§ Fragmento del texto
■ ■ ■
Con las experiencias que nuestro tiempo, el siglo XXI, me brindó sobre cómo se dirigen los
hombres en el mundo, con la naturaleza y sus semejantes, he condenado con severidad el
exacerbado individualismo que corroe tanto las mentes particulares como las asociaciones e instituciones. Atentados negros contra el mar y los ríos; la gris presencia del plomo en la sangre y el indigno azar condenando a varios a la hambruna; el demencial blanco mental y existencial con el que conviven las fieras competitivas de las ciudades, subyugados por sí mismos para sí mismos; son algunos ejemplos breves de lo más llamativo que puedo ver en la realidad, pero lo menos conversado en los espacios oficiales-a menos que la máquina publicitaria funcione-. Pero dichas manifestaciones de esta crisis moral, que llamaré individualismo, no debería ser juzgada con premura si nos remitimos a sus causas, las cuales se pueden ver si oímos el relato que siguen los directores de orquesta.
■ ■ ■
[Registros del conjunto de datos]
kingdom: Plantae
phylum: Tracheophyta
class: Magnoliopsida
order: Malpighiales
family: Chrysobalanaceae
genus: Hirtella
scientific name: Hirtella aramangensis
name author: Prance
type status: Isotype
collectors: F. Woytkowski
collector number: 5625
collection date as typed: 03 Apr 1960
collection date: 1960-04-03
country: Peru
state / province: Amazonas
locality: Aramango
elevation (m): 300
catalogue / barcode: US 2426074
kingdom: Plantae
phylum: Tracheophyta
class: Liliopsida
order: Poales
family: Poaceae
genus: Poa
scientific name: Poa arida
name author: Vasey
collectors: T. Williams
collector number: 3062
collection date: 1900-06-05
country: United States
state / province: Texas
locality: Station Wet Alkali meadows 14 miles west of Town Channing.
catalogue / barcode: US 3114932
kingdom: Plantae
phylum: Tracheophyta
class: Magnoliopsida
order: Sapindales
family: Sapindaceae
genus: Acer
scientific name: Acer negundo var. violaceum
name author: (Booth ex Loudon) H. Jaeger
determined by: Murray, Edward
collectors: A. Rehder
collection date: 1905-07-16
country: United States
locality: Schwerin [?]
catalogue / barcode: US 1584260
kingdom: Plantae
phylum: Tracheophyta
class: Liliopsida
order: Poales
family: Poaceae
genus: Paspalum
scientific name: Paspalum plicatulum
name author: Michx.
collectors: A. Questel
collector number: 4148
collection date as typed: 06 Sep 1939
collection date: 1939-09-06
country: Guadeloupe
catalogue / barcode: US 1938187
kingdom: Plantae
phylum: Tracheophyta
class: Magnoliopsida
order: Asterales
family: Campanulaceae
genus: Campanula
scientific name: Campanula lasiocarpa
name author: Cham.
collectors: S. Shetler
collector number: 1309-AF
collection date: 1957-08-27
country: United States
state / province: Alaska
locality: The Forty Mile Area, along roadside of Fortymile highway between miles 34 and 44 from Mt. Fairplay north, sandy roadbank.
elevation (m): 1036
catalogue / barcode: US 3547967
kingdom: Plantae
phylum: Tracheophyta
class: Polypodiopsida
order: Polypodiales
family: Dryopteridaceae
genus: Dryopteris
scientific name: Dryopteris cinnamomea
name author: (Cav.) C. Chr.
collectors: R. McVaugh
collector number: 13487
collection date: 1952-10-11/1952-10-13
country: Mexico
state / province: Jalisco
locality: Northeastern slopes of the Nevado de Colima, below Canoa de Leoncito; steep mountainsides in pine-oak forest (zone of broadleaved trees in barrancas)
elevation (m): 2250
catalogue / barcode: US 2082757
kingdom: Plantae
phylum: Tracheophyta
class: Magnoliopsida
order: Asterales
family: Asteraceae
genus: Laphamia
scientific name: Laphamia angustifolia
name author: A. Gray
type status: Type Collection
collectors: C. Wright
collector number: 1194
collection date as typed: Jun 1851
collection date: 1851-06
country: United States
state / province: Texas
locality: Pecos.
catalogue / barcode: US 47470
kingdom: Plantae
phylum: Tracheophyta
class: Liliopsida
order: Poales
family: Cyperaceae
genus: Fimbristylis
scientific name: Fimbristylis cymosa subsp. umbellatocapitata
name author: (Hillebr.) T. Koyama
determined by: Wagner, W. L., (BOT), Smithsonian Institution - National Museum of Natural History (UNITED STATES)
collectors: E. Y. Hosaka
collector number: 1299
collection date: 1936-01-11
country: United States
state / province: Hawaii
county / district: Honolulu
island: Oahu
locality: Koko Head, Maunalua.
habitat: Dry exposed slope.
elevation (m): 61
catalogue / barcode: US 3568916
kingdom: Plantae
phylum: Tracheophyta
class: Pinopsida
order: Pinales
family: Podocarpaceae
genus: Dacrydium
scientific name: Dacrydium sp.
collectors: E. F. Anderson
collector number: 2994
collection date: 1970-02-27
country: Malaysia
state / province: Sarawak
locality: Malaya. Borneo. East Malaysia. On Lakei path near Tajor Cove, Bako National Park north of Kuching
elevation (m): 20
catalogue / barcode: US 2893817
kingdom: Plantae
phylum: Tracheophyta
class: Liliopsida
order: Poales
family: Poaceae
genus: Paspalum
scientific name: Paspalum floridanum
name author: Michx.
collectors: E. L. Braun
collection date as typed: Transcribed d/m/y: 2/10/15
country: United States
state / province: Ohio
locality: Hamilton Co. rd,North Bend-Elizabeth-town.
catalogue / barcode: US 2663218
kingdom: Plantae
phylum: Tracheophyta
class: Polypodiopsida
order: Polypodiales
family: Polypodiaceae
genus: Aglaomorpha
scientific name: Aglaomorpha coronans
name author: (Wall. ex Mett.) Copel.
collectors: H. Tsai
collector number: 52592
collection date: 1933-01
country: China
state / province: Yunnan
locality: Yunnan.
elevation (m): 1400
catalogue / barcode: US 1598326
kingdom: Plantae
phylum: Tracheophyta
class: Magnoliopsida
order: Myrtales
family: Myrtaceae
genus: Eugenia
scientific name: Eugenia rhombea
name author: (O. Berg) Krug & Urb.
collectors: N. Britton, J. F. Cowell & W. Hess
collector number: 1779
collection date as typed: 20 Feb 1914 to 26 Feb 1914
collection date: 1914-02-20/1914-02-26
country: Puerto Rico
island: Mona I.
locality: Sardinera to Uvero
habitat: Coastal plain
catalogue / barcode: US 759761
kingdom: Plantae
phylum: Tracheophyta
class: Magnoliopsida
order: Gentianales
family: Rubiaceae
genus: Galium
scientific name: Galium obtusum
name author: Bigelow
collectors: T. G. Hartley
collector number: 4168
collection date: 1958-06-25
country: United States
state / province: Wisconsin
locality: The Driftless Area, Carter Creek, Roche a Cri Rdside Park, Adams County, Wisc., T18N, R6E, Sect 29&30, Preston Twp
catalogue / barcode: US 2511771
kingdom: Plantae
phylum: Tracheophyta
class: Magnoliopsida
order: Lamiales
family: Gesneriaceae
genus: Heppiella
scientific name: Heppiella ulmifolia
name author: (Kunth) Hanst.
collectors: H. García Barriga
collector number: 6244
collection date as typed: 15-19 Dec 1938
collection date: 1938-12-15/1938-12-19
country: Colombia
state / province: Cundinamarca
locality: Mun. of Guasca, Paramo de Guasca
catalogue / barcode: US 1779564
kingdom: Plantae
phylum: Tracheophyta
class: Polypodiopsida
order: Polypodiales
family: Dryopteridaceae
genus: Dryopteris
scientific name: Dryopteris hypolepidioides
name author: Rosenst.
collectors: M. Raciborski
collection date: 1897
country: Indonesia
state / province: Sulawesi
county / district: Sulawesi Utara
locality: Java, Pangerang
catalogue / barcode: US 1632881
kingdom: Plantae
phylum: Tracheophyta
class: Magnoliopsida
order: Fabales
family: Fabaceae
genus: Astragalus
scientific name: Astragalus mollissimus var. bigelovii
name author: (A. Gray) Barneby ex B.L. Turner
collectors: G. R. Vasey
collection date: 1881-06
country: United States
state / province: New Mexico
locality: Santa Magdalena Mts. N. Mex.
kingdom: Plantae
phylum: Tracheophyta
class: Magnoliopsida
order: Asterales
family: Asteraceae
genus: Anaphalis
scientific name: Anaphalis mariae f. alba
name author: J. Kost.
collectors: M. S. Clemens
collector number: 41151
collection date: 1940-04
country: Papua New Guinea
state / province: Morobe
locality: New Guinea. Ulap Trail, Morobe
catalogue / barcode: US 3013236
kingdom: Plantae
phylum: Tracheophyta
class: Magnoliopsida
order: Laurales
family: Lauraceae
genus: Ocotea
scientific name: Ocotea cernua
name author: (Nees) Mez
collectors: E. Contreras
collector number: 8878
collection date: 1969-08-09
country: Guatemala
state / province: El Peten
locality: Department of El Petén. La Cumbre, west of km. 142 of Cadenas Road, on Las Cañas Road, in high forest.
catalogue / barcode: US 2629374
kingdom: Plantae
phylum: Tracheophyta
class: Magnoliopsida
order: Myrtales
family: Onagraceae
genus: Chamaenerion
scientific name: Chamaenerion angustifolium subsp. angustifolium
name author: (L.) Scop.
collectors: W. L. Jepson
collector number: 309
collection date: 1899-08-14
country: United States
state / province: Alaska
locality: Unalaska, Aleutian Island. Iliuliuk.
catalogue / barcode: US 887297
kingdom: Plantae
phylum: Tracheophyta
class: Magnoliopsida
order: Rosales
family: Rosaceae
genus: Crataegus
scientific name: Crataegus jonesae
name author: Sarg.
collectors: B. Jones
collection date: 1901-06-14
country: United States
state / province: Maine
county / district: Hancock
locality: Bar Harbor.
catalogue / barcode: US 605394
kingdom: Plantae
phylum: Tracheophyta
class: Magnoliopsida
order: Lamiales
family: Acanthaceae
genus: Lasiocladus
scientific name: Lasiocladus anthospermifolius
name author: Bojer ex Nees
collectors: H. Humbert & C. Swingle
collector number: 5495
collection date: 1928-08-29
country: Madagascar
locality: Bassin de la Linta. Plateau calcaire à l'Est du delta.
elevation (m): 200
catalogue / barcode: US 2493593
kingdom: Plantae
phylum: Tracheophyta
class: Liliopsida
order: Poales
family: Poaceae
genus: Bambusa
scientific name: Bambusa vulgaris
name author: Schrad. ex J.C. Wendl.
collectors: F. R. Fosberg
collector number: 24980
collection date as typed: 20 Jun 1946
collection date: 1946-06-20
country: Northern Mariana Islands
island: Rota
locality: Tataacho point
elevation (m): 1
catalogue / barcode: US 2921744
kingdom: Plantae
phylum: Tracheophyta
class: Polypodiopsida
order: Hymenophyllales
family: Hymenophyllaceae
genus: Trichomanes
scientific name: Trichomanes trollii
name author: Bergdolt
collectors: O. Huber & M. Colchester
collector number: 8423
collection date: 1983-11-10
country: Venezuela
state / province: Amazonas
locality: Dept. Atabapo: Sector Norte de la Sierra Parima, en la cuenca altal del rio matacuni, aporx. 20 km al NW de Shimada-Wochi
■ ■ ■
§ Planteamiento del problema
Prosiga el texto sobre el individualismo a partir de su última oración.

§ Resultado de tarea
En lo económico, la producción ha de ser constante y galopante; la iniciativa privada ampliará
el radio de riqueza de tal manera que los márgenes terminaran por disfrutar de las riquezas de todo el círculo. La producción mejorará si el Estado favorece a la eficiencia y a la plena libertad de mercado. En apariencia funciona, pues ha traído prosperidad material a las mayorías. Y cómo no, si en las ciudades se vive trabajando como en los albores de la industrialización: en jornadas que ocupan al menos dos tercios del día. Esta es la necesidad. Hay tanta producción, eficiencia y libertad que la competencia inter personas, sociedades, Estados, obliga a estos a buscar más modos de hacer el pan, más modos de conseguir réditos. La oferta se alza monumental e irresistible sobre limitados individuos que al desconocer la completa necesidad, o conociéndola en exceso, se avocan sobre el deseo de ostentar un estatus ideal por medio del consumo más exclusivo. Se ha santificado por completo el ser productivo, el ser millonario. La mitología de esta sociedad está sentada sobre la felicidad, el éxito y la buena fortuna, coronando como héroes o dioses a empresarios, actores y deportistas. Entonces, los hombres, desnudos ya de toda idea o valor que no se relacione con el trabajo, son solo valorados por su mera capacidad productiva. De esta manera, el mundo se dividió en virtud de las leyes de la naturaleza y la selección natural, elevando a los cielos y al poder a los más capacitados (de intelecto), mientras los que solo pueden usar las manos se quedaron en la tierra trabajándola, sometiéndose a las reglas de los primeros. Por ello existe desigualdad, porque no todos los hombres nacen con la bendición de la astucia y la razón.
No es gratuito oír de gobiernos sometidos al anillo empresarial de su región, pues el mismo
Estado se ha vuelto menos capaz que el privado. Con esa gran dosis de poder material que cualquier transnacional ejerce, por encima de la ley y de toda autoridad, la corrupción se ha vuelto parte del juego. Esta actitud no se queda en las esferas más altas, sino que se cae, como una cascada, sobre los comunes para dar paso a una de las convivencias más maquiavélicas de la historia. En estas condiciones de ruptura de los nexos de confianza, se pretende gobernar por medio de la democracia, un sistema de gobierno que, con ironía, necesita que el civil confíe en su representante cuando emite su voto. Por ello, es común que la masa renuncie a su interés por la política y prefiera usar su tiempo en actividades más útiles para él.